Yana Kay&

71.4K 2.2K 173
                                    

Multimedya: Nefes Hazar

Bölüm şarkısı: Gazapzim- Ölüler dirilerden çalacak

İyi okumalar..

6.BÖLÜM: YANA KAY

Pazartesi sabahı zor da olsa kalkıp Nehir in beslenmesini ve okul çantasını hazırlayıp salona koydum. Formasını da özenle ütüleyip yatağının ucuna bıraktım. Seri hareketlerle mutfağa gidip Nehir e sandviç hazırlayıp yanına da portakal suyu sıktım.
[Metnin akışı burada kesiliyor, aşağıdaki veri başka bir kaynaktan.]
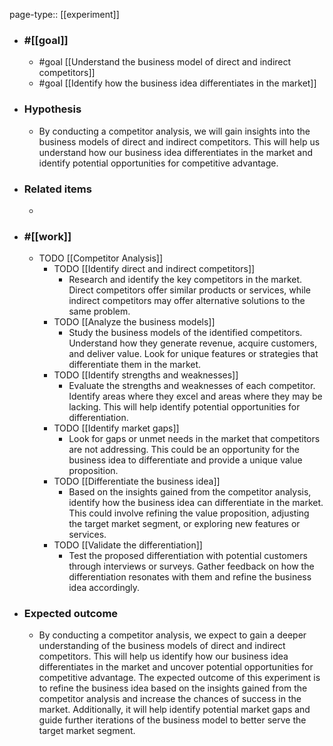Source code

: page-type:: [[experiment]]



  - ### #[[goal]]
    - #goal [[Understand the business model of direct and indirect competitors]]
    - #goal [[Identify how the business idea differentiates in the market]]
  - ### Hypothesis
    - By conducting a competitor analysis, we will gain insights into the business models of direct and indirect competitors. This will help us understand how our business idea differentiates in the market and identify potential opportunities for competitive advantage.
  - ### Related items
    - 
  - ### #[[work]]
    - TODO [[Competitor Analysis]]
      - TODO [[Identify direct and indirect competitors]]
        - Research and identify the key competitors in the market. Direct competitors offer similar products or services, while indirect competitors may offer alternative solutions to the same problem.
      - TODO [[Analyze the business models]]
        - Study the business models of the identified competitors. Understand how they generate revenue, acquire customers, and deliver value. Look for unique features or strategies that differentiate them in the market.
      - TODO [[Identify strengths and weaknesses]]
        - Evaluate the strengths and weaknesses of each competitor. Identify areas where they excel and areas where they may be lacking. This will help identify potential opportunities for differentiation.
      - TODO [[Identify market gaps]]
        - Look for gaps or unmet needs in the market that competitors are not addressing. This could be an opportunity for the business idea to differentiate and provide a unique value proposition.
      - TODO [[Differentiate the business idea]]
        - Based on the insights gained from the competitor analysis, identify how the business idea can differentiate in the market. This could involve refining the value proposition, adjusting the target market segment, or exploring new features or services.
      - TODO [[Validate the differentiation]]
        - Test the proposed differentiation with potential customers through interviews or surveys. Gather feedback on how the differentiation resonates with them and refine the business idea accordingly.
  - ### Expected outcome
    - By conducting a competitor analysis, we expect to gain a deeper understanding of the business models of direct and indirect competitors. This will help us identify how our business idea differentiates in the market and uncover potential opportunities for competitive advantage. The expected outcome of this experiment is to refine the business idea based on the insights gained from the competitor analysis and increase the chances of success in the market. Additionally, it will help identify potential market gaps and guide further iterations of the business model to better serve the target market segment.

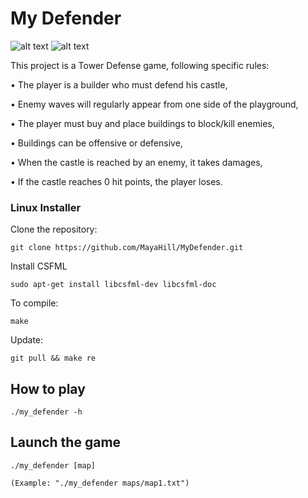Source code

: # My Defender

<img src="https://i.postimg.cc/v8PYKhVG/defender-howtoplay.png" alt="alt text">

<img src="https://i.postimg.cc/nrwnQVJX/defender-gameplay.png" alt="alt text">

This project is a Tower Defense game, following specific rules:

• The player is a builder who must defend his castle,

• Enemy waves will regularly appear from one side of the playground,

• The player must buy and place buildings to block/kill enemies,

• Buildings can be offensive or defensive,

• When the castle is reached by an enemy, it takes damages,

• If the castle reaches 0 hit points, the player loses.

### Linux Installer

Clone the repository:

    git clone https://github.com/MayaHill/MyDefender.git

Install CSFML

    sudo apt-get install libcsfml-dev libcsfml-doc

To compile:

    make

Update:

    git pull && make re

## How to play

    ./my_defender -h

## Launch the game

    ./my_defender [map]
    
    (Example: "./my_defender maps/map1.txt")
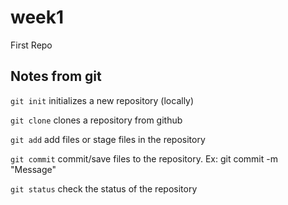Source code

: # week1
First Repo

## Notes from git

`git init` initializes a new repository (locally)

`git clone` clones a repository from github

`git add` add files or stage files in the repository

`git commit` commit/save files to the repository. Ex: git commit -m "Message"

`git status` check the status of the repository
Omzumun acısı hâla geçmemişti, yüzümde olan yaralar da hâla kötü bir şekilde olduğu yerde duruyordu. Her gün omzuma pansuman yapıp iyileşmemi hızlandırıyor dum. Canımın tatlı olduğundan değil, buna mecburdum. Nehir için en kısa zamanda iyileşmem gerekiyordu.

Dünden beri mavi gözlü adamı görmemiştim. Ki zaten görmek dahi istemiyordum. Bu kadar sorumsuzca davranması ve kardeşimle yakın olması canımı yeterince sıkıyordu. Nasıl olur da hayatıma bu kadar müdahale etmeye çalışıyordu. Kafam çok karışık, yeterince bitkin haldeydim.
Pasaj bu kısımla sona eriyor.